Warm up: Mark-recapture method You are trying to determine the number of individual seagulls in a population at Oceanside Harbor. You initially capture 25 seagulls and tag their feet with a non- invasive bracelet. 1 week later, you capture a new batch of seagulls. Of the 50 that you captured on this second outing, 10 of them were marked with your bracelet. Estimate the population size of the seagulls at Oceanside Harbor. N = (MC)/R N = [(25)(50)]/10 N = 125 seagulls

What you need to know! The differences between exponential and logistic models of population growth How density-dependent and density-independent factors can control population growth

Population Growth The rate at which a population increases or decreases G = growth rate of a population (# of individuals added per unit time) N = population size (at a given time) r = intrinsic rate of increase (maximum capacity of members of that population to reproduce) The average contribution of each individual to population growth r = (births – deaths)/N in a time period K = carrying capacity (maximum population size an environment can support)

Practice A pod of dolphins has 100 members. In a single reproductive cycle there are 50 births and 30 deaths. What is the net increase per individual (r) in one reproductive cycle?

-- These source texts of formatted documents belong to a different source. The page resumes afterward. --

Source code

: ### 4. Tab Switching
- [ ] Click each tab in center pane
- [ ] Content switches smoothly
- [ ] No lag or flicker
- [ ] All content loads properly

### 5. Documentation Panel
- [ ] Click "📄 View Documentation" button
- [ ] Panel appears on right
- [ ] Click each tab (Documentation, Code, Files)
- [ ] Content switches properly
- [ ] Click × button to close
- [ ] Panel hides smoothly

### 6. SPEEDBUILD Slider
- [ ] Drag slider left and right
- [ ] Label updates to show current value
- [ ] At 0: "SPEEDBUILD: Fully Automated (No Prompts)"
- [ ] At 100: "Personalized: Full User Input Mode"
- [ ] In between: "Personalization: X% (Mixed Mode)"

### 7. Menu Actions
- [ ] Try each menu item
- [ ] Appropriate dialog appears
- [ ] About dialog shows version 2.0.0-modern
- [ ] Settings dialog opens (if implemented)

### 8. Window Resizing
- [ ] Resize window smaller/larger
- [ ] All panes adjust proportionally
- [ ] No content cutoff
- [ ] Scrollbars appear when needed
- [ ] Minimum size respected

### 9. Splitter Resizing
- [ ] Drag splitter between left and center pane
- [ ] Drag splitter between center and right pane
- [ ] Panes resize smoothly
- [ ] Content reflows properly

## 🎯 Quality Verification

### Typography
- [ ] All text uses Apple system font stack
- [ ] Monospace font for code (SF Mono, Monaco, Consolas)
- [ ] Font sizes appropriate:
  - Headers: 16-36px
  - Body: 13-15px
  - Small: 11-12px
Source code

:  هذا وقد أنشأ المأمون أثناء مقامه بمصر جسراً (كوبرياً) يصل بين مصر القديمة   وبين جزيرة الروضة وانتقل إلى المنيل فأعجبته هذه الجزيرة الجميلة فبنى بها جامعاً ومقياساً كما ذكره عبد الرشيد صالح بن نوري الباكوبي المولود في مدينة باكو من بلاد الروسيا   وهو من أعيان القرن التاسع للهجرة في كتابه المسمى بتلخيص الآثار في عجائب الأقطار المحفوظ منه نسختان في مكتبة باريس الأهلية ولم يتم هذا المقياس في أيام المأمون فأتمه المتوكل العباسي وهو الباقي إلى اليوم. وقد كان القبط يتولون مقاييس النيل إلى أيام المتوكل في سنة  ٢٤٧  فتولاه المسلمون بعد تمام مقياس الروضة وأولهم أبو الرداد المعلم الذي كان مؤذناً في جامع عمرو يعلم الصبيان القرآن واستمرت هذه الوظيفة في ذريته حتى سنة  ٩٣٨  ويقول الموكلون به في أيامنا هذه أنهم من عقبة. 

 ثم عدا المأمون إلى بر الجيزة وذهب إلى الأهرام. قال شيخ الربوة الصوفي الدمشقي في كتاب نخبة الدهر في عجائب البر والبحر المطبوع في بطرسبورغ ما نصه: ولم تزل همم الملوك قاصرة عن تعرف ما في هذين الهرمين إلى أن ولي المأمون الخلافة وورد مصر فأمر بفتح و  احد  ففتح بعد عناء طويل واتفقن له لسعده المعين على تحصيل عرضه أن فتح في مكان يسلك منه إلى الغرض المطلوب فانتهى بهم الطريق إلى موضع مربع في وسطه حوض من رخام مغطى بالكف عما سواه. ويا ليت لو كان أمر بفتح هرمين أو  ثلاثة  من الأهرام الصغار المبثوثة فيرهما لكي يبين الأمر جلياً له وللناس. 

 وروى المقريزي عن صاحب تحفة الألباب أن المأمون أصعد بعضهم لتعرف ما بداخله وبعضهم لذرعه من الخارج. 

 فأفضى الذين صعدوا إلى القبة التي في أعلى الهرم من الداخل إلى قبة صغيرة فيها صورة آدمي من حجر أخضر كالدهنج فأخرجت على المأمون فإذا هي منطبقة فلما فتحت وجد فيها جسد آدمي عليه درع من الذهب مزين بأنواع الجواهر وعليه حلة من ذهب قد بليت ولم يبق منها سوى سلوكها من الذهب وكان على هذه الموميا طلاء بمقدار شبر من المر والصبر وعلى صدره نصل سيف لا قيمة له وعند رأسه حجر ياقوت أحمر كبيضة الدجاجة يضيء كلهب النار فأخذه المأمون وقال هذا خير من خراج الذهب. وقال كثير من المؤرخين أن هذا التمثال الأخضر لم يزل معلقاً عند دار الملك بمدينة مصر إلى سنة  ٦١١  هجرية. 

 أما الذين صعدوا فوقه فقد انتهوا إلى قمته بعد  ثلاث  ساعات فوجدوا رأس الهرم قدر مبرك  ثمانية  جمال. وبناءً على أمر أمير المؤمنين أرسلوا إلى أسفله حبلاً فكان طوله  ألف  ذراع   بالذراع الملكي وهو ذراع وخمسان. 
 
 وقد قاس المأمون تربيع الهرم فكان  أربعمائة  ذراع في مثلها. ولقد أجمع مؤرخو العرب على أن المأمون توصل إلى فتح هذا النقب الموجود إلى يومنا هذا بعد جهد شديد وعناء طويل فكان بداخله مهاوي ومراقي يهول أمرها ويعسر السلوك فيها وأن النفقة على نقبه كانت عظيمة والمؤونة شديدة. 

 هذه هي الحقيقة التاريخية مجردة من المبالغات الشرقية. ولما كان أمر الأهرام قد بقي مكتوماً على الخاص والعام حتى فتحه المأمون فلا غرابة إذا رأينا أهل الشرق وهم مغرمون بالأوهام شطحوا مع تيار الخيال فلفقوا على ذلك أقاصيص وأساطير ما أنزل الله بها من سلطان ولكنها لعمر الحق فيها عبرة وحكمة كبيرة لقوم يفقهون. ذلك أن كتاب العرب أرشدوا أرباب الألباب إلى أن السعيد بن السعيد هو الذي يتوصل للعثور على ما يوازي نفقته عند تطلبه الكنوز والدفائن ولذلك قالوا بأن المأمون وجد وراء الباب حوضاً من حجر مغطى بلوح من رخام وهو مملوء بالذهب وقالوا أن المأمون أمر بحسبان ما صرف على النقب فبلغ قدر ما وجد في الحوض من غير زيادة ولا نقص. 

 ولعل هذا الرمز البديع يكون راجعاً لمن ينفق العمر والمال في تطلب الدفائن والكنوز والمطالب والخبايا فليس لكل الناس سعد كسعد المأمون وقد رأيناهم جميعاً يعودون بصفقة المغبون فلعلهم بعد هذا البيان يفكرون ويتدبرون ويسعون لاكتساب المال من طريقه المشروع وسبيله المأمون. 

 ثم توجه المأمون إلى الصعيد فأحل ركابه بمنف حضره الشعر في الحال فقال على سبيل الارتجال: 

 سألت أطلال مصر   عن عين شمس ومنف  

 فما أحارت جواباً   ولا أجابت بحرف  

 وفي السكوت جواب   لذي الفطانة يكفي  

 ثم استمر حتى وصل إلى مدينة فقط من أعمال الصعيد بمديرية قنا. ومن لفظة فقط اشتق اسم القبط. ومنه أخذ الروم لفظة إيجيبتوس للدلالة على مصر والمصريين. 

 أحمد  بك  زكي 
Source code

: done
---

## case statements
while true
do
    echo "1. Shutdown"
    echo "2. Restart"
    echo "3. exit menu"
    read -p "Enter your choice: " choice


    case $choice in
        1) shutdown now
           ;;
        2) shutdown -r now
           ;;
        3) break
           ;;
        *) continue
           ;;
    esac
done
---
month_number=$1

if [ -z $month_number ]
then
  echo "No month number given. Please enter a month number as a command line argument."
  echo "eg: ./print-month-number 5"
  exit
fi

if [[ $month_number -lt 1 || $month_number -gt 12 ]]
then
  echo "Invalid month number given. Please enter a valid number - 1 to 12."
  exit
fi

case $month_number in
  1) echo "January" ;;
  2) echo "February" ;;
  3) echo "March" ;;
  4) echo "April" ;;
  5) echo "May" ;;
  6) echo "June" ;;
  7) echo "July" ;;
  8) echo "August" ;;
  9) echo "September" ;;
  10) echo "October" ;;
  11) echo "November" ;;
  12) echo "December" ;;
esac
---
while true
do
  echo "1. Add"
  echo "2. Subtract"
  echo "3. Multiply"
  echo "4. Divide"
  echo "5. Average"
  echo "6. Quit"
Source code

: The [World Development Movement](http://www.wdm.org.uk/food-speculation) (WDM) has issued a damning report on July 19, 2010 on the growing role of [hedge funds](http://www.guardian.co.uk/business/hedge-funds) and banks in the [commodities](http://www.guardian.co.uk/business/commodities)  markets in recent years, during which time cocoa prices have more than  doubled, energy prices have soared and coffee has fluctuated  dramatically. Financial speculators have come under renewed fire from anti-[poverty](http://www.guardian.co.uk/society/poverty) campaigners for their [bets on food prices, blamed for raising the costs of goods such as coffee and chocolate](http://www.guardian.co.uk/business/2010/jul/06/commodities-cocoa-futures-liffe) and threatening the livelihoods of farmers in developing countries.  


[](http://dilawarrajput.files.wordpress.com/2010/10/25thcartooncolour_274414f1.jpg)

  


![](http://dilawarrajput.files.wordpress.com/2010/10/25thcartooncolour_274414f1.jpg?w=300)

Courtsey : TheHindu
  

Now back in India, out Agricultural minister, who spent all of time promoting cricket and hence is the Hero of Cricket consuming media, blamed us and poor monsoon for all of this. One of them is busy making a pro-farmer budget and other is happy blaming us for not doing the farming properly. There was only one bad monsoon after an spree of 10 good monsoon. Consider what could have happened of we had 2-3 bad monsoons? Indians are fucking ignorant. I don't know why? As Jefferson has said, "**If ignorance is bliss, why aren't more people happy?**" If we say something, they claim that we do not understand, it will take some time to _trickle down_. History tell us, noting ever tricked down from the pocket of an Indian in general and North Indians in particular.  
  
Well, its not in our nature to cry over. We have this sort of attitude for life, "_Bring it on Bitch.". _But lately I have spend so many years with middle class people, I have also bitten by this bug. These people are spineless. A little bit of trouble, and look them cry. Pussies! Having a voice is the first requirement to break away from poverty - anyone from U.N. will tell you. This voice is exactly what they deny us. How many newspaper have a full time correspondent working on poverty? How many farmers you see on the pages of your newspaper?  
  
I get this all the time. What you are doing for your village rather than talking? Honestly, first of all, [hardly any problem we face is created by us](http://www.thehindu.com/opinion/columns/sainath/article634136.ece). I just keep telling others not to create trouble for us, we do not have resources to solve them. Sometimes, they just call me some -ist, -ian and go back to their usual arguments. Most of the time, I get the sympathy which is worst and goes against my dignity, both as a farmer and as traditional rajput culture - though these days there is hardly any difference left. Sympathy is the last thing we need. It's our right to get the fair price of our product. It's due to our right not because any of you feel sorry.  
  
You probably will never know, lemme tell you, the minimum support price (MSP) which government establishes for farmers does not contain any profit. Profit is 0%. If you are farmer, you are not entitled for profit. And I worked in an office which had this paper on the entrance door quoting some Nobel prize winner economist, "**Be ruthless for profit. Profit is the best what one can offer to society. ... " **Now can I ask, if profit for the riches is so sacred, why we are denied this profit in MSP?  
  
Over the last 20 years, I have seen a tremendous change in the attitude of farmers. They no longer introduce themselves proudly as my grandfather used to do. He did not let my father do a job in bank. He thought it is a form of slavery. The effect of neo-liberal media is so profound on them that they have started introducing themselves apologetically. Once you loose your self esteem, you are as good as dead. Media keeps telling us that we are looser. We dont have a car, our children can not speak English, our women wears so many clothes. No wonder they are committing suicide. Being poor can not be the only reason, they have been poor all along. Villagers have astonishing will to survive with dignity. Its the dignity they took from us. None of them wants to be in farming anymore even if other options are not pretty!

Exponential Growth Model Rate of population growth under ideal conditions The whole population is reproducing in each time interval G = rN

Logistic Growth Model Populations cannot increase indefinitely Limiting factors will restrict population growth Carrying capacity is the maximum population size an environment can support G = rN[(K-N)/K]

Practice If a pod of dolphins has 150 members (N) and an intrinsic rate of increase of .2 (r), then what is the growth rate (G) in ideal conditions (G = rN) in a single reproductive cycle? If that same pod of dolphins is in an environment that can only support 200 dolphins (K), then what is G in a single reproductive cycle?

Limiting Factors Anything that reduces population growth Density-dependent factors apply as populations increase in size: Competition: food, water, territory, etc. Health (disease, waste) Physiological factors: stress triggered transformations Density-independent (abiotic) factors apply to all populations, regardless of size Weather Climate change Natural disasters

Boom-and-Bust Some species have very specific patterns of growth followed by rapid decline Lemmings and Snowshoe hare both exhibit this pattern Several hypothesis exist for why the populations bust, but no one knows for certain Lynx hunt Snowshoe hare almost exclusively and show the same boom-and-bust pattern Predator prey interdependence

Additional Population Growth Problems The population of a colony of bacteria is 500. If there are no limiting factors on the population growth and the intrinsic rate of increase is 0.4, what is the growth rate (G) in a single reproductive cycle? Which growth model does this population fall under? The population of deer in a forest is 300. If the carrying capacity of the forest is 325 and the intrinsic rate of increase is .2, what is the growth rate (G) in a single reproductive cycle? Which growth model does this population fall under?